Task goal: Update the listing below by changing every "RSD" to "EUR", leaving everything else as it is. Leave the pictures out of your answer.

Material for the task:

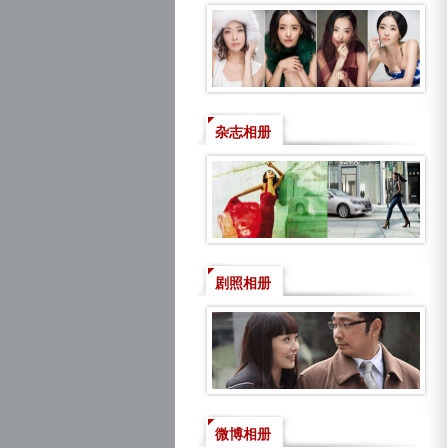
杂志相册
剧照相册
微博相册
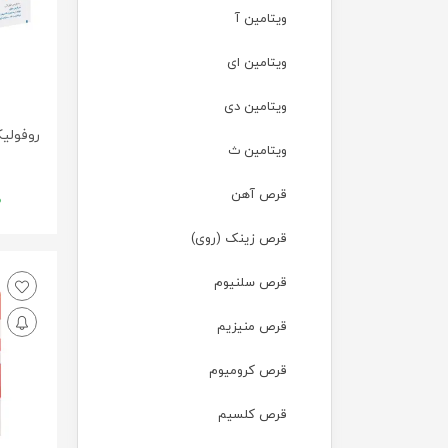
ویتامین آ
ویتامین ای
ویتامین دی
ویتامین ث
قرص آهن
0
قرص زینک (روی)
قرص سلنیوم
قرص منیزیم
قرص کرومیوم
قرص کلسیم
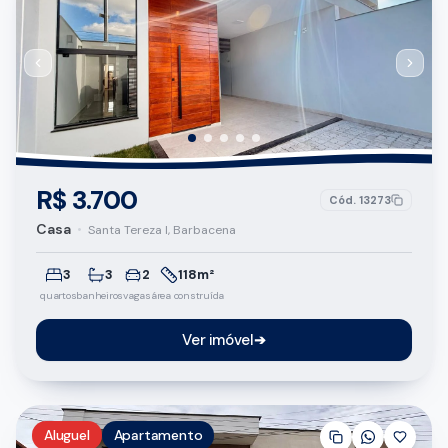
R$ 3.700
Cód.
13273
Casa
•
Santa Tereza I, Barbacena
3
3
2
118m²
quartos
banheiros
vagas
área construída
Ver imóvel
➔
Aluguel
Apartamento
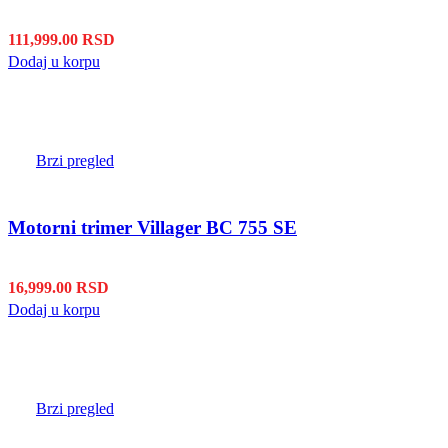
111,999.00
RSD
Dodaj u korpu
Brzi pregled
Motorni trimer Villager BC 755 SE
16,999.00
RSD
Dodaj u korpu
Brzi pregled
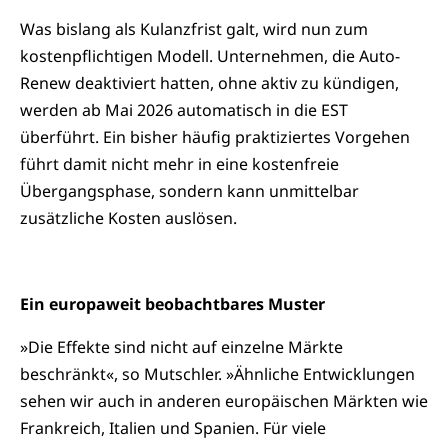
Was bislang als Kulanzfrist galt, wird nun zum
kostenpflichtigen Modell. Unternehmen, die Auto-
Renew deaktiviert hatten, ohne aktiv zu kündigen,
werden ab Mai 2026 automatisch in die EST
überführt. Ein bisher häufig praktiziertes Vorgehen
führt damit nicht mehr in eine kostenfreie
Übergangsphase, sondern kann unmittelbar
zusätzliche Kosten auslösen.
Ein europaweit beobachtbares Muster
»Die Effekte sind nicht auf einzelne Märkte
beschränkt«, so Mutschler. »Ähnliche Entwicklungen
sehen wir auch in anderen europäischen Märkten wie
Frankreich, Italien und Spanien. Für viele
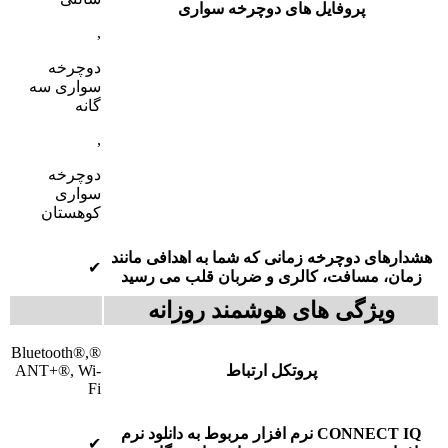
پروفایل های دوچرخه سواری
,
دوچرخه
سواری سه
گانه
,
دوچرخه
سواری
کوهستان
هشدارهای دوچرخه
زمانی که شما به اهدافی مانند
✔
زمان، مسافت، کالری و ضربان قلب می رسید
ویژگی های هوشمند روزانه
®Bluetooth®,
پروتکل ارتباط
ANT+®, Wi-
Fi
CONNECT IQ
نرم افزار مربوط به دانلود نرم
✔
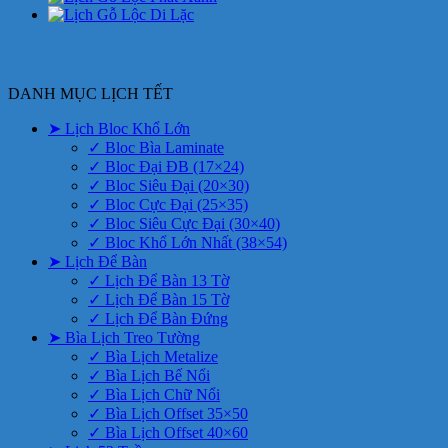
DANH MỤC LỊCH TẾT
➤ Lịch Bloc Khổ Lớn
✓ Bloc Bìa Laminate
✓ Bloc Đại ĐB (17×24)
✓ Bloc Siêu Đại (20×30)
✓ Bloc Cực Đại (25×35)
✓ Bloc Siêu Cực Đại (30×40)
✓ Bloc Khổ Lớn Nhất (38×54)
➤ Lịch Để Bàn
✓ Lịch Để Bàn 13 Tờ
✓ Lịch Để Bàn 15 Tờ
✓ Lịch Để Bàn Đứng
➤ Bìa Lịch Treo Tường
✓ Bìa Lịch Metalize
✓ Bìa Lịch Bế Nổi
✓ Bìa Lịch Chữ Nổi
✓ Bìa Lịch Offset 35×50
✓ Bìa Lịch Offset 40×60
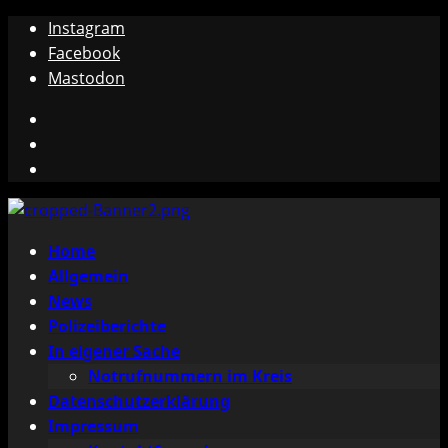
Zum
Instagram
Inhalt
Facebook
springen
Mastodon
Instagram
Facebook
Mastodon
Primäres
Home
Menü
Allgemein
News
Polizeiberichte
In eigener Sache
Notrufnummern im Kreis
Datenschutzerklärung
Impressum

Exercise response:
杂志相册
剧照相册
微博相册
ویتامین آ
ویتامین ای
ویتامین دی
ویتامین ث
قرص آهن
0
قرص زینک (روی)
قرص سلنیوم
قرص منیزیم
قرص کرومیوم
قرص کلسیم
R$ 3.700
Cód.
13273
Casa
•
Santa Tereza I, Barbacena
3
3
2
118m²
quartos
banheiros
vagas
área construída
Ver imóvel
➔
Aluguel
Apartamento
111,999.00
EUR
Dodaj u korpu
Brzi pregled
Motorni trimer Villager BC 755 SE
16,999.00
EUR
Dodaj u korpu
Brzi pregled
Was bislang als Kulanzfrist galt, wird nun zum
kostenpflichtigen Modell. Unternehmen, die Auto-
Renew deaktiviert hatten, ohne aktiv zu kündigen,
werden ab Mai 2026 automatisch in die EST
überführt. Ein bisher häufig praktiziertes Vorgehen
führt damit nicht mehr in eine kostenfreie
Übergangsphase, sondern kann unmittelbar
zusätzliche Kosten auslösen.
Ein europaweit beobachtbares Muster
»Die Effekte sind nicht auf einzelne Märkte
beschränkt«, so Mutschler. »Ähnliche Entwicklungen
sehen wir auch in anderen europäischen Märkten wie
Frankreich, Italien und Spanien. Für viele
پروفایل های دوچرخه سواری
,
دوچرخه
سواری سه
گانه
,
دوچرخه
سواری
کوهستان
هشدارهای دوچرخه
زمانی که شما به اهدافی مانند
✔
زمان، مسافت، کالری و ضربان قلب می رسید
ویژگی های هوشمند روزانه
®Bluetooth®,
پروتکل ارتباط
ANT+®, Wi-
Fi
CONNECT IQ
نرم افزار مربوط به دانلود نرم
✔
DANH MỤC LỊCH TẾT
➤ Lịch Bloc Khổ Lớn
✓ Bloc Bìa Laminate
✓ Bloc Đại ĐB (17×24)
✓ Bloc Siêu Đại (20×30)
✓ Bloc Cực Đại (25×35)
✓ Bloc Siêu Cực Đại (30×40)
✓ Bloc Khổ Lớn Nhất (38×54)
➤ Lịch Để Bàn
✓ Lịch Để Bàn 13 Tờ
✓ Lịch Để Bàn 15 Tờ
✓ Lịch Để Bàn Đứng
➤ Bìa Lịch Treo Tường
✓ Bìa Lịch Metalize
✓ Bìa Lịch Bế Nổi
✓ Bìa Lịch Chữ Nổi
✓ Bìa Lịch Offset 35×50
✓ Bìa Lịch Offset 40×60
Zum
Instagram
Inhalt
Facebook
springen
Mastodon
Instagram
Facebook
Mastodon
Primäres
Home
Menü
Allgemein
News
Polizeiberichte
In eigener Sache
Notrufnummern im Kreis
Datenschutzerklärung
Impressum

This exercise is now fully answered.